Once he is summoned to a manor house and is charged to go to the city to bring money. Polikushka receives an opportunity for the first time to "demonstrate himself" and intends to make the most out of this opportunity. He feels that this could be the beginning of a new life for him.

Arriving in the city Polikushka receives an envelope with the money which becomes a source of constant worry for him – he is terribly afraid that something happens to the envelope. In the end he hides it in his hat and goes back to the village. As he is lulled to sleep by the wagon's rocking the cap slides from his head with the envelope falling to the wayside. Polikushka dreams that he gloriously enters the mistress's house, gives over the envelope, receives thanks and the reward, and becomes elevated in his own eyes.

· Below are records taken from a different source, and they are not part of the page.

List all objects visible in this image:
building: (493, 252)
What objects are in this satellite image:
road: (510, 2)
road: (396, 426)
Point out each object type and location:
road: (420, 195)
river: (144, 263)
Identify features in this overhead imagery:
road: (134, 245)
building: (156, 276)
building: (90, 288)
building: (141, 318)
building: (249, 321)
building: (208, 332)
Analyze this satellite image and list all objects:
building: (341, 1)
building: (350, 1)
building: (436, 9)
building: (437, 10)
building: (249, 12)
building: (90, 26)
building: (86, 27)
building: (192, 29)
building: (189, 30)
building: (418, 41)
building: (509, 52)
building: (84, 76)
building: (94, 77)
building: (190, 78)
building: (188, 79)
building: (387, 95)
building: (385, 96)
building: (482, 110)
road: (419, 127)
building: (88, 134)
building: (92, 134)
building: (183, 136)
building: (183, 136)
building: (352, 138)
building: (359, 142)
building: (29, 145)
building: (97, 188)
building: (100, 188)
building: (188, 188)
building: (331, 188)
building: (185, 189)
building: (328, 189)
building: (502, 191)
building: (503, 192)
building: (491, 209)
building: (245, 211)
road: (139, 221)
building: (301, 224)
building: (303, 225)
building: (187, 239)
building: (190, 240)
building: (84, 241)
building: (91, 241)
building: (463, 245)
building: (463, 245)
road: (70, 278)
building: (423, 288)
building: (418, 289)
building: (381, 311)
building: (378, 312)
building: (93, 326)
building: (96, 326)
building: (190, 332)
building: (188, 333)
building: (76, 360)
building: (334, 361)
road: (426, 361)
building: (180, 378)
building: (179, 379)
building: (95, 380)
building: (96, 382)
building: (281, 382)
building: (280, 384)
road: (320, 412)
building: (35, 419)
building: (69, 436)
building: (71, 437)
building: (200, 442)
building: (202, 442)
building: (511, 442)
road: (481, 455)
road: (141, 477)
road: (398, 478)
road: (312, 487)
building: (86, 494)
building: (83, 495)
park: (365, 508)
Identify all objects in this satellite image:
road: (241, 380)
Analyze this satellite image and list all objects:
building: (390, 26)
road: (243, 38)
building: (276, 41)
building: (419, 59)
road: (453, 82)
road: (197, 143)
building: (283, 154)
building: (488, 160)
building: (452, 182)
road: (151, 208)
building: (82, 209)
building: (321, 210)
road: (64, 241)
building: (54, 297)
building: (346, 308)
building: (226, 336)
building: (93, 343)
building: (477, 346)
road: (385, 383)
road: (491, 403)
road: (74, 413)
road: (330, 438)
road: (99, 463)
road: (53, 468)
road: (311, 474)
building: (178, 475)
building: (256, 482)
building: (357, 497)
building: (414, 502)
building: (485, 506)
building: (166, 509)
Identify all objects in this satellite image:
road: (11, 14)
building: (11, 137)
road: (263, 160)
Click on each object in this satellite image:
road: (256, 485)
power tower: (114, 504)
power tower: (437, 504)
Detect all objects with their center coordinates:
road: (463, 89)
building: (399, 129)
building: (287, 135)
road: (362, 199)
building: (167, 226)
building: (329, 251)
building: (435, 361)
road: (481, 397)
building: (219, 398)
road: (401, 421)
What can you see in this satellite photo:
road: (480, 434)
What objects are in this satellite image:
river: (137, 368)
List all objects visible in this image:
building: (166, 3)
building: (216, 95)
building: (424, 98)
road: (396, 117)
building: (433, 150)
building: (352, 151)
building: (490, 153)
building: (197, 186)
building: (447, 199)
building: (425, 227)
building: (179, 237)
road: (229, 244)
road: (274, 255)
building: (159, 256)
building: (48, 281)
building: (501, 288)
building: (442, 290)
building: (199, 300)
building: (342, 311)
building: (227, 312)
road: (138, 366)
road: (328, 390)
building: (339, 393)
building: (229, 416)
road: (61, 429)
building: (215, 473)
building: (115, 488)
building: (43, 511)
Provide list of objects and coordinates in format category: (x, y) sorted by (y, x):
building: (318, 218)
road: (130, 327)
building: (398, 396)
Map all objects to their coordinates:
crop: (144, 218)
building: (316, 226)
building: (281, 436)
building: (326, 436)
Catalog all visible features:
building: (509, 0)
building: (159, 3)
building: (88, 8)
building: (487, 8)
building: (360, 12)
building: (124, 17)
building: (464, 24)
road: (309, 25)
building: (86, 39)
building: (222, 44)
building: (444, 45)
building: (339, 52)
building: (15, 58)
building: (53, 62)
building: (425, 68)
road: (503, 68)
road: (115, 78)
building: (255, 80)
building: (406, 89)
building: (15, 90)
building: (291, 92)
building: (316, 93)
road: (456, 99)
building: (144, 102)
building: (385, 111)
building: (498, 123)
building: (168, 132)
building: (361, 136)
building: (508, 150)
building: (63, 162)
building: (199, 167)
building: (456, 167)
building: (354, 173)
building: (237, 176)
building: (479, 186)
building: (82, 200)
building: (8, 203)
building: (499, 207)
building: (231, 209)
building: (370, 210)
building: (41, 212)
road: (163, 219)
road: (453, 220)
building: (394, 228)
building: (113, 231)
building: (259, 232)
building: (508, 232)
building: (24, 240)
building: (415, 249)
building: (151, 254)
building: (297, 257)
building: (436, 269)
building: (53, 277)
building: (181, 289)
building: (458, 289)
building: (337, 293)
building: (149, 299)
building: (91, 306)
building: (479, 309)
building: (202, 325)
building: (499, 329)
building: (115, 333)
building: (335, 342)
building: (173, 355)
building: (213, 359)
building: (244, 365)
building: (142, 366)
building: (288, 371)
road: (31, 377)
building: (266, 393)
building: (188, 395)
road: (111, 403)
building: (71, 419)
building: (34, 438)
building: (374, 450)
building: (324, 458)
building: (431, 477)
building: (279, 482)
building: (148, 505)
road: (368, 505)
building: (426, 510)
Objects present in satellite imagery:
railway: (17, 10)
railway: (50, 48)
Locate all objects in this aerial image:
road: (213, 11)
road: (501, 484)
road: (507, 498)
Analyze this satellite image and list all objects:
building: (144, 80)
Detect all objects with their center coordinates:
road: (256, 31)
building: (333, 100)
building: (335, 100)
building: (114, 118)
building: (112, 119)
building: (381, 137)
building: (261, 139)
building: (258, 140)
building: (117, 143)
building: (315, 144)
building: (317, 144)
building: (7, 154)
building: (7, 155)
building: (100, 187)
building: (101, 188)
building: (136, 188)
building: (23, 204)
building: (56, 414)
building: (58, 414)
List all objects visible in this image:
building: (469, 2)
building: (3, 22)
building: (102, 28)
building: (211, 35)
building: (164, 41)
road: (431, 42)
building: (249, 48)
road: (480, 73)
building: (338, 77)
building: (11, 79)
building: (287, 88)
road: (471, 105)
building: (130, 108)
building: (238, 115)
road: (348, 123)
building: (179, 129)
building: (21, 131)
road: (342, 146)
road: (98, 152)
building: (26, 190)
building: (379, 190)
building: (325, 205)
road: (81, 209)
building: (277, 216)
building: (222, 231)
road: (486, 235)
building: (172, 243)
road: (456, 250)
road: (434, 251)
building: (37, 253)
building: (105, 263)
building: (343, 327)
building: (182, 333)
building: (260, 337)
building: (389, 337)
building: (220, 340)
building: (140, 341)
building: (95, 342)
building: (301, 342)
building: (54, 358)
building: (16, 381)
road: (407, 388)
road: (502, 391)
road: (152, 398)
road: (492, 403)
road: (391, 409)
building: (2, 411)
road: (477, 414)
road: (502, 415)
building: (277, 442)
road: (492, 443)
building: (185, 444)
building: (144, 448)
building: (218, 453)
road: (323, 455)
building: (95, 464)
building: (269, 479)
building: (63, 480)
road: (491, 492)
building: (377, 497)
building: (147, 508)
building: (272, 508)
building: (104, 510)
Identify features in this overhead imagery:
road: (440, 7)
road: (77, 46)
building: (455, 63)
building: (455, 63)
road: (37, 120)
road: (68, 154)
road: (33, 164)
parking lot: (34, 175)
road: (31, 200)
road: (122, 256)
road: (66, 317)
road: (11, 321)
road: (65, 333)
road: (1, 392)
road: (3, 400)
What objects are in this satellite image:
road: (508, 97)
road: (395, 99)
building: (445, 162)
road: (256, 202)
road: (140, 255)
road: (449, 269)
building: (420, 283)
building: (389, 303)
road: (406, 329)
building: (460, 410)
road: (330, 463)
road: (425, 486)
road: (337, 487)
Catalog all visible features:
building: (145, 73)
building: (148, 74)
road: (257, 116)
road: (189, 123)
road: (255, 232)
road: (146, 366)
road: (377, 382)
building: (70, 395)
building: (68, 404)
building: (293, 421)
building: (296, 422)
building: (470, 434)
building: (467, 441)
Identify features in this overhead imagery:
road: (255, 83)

Waking up Polikushka detects the loss of the envelope and is gravely dejected. He ambles down the road in search of his loss but to no avail. Polikushka falls into deep despair. Returning home, he takes the rope from the child's cot and hiding from his wife goes up to the attic and hangs himself.

==Cast==
- Ivan Moskvin - Polikushka
- Vera Pashennaya - Akulina, Polikushka's wife
- Yevgeniya Rayevskaya - The Lady
- Varvara Bulgakova - The Lady's niece
- Sergey Aydarov - Steward
- Dmitry Gundurov - The gardener
- Sergey Golovin - Dutlov
- A. Istomin - Ilyukha
- Nikolai Znamenskiy - Alyokha
- Varvara Massalitinova - The joiner's wife
- Nikolai Kostromskoy - Barman

==Production==
The film was Ivan Moskvin's film debut and he had to readjust his overly theatrical acting style to a more realistic and reserved manner.

Filming was done in a difficult period when there was a severe shortage of film stock. Reshoots were done only in exceptional circumstances.

==Reception==
Moskvin's naturalist acting was praised by many critics.